Survivor of abusive facility searches for lost Korean roots

SEOUL, South Korea — The earliest photo Joo-Rei Mathieson has of herself was taken when she was about 4. Her head is shaved, her eyes cast downward. She has just arrived at perhaps the worst place a child could be sent in South Korea.

The black-and-white mugshot is from a November 1982 Brothers Home intake document that describes Mathieson as a lost street kid brought in by police. It notes that she’s “capable of labor” — chillingly for a government-sponsored vagrants’ facility that survivors have told The Associated Press often worked children to death.

She spoke no words for days, the document says, after entering Brothers, a now-destroyed facility in the southern port city of Busan where thousands of children and adults — most of whom were grabbed off the streets — were enslaved and often killed, raped and beaten in the 1970s and 1980s.

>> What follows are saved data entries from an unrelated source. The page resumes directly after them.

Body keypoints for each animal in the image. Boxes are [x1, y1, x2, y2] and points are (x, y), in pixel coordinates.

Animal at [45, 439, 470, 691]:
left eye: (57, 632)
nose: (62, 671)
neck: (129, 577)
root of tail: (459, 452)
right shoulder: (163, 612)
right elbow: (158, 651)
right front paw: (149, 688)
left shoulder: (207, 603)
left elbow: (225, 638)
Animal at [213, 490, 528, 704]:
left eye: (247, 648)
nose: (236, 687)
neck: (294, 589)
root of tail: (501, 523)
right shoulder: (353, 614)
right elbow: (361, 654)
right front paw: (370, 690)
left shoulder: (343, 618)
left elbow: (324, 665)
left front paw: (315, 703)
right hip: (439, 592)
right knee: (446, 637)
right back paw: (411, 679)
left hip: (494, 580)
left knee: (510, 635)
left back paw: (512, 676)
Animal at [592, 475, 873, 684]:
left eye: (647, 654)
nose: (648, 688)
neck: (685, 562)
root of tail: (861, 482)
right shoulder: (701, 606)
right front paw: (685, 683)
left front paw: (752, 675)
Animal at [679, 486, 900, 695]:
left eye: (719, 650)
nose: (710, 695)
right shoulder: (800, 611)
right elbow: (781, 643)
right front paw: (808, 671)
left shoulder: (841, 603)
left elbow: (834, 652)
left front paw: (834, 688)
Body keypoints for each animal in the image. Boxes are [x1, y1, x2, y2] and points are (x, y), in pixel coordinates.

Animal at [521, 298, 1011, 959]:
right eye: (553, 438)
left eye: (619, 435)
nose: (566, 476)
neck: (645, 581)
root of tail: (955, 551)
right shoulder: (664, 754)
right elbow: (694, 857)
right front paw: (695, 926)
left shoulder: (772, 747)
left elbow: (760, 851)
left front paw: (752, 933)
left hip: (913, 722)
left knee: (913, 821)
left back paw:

“She was so scared and traumatized,” Mathieson said of herself, as she imagined in an AP interview the feelings of the girl in the photo who’d been given the name Hwang Joo Rei, because of the Jurye-dong district where Brothers once stood.

Mathieson was one of the lucky ones. In August 1983, she and 21 other young children from Brothers were transferred to an orphanage in another part of the city. Her escape may have been made possible because of overcrowding at the Brothers’ sprawling compound.

Mathieson then slipped into an international adoption system that separated thousands of Korean children from their families as part of a lucrative business under the military governments that ruled South Korea from the 1960s to the late 1980s.

She was given an approximate birth date and other arbitrary details to accommodate a haphazard immigration process that was designed to send more children abroad as fast as possible. Mathieson was then flown to meet her Canadian adoptive parents in November 1984, becoming part of a child export frenzy that created the world’s largest diaspora of adoptees.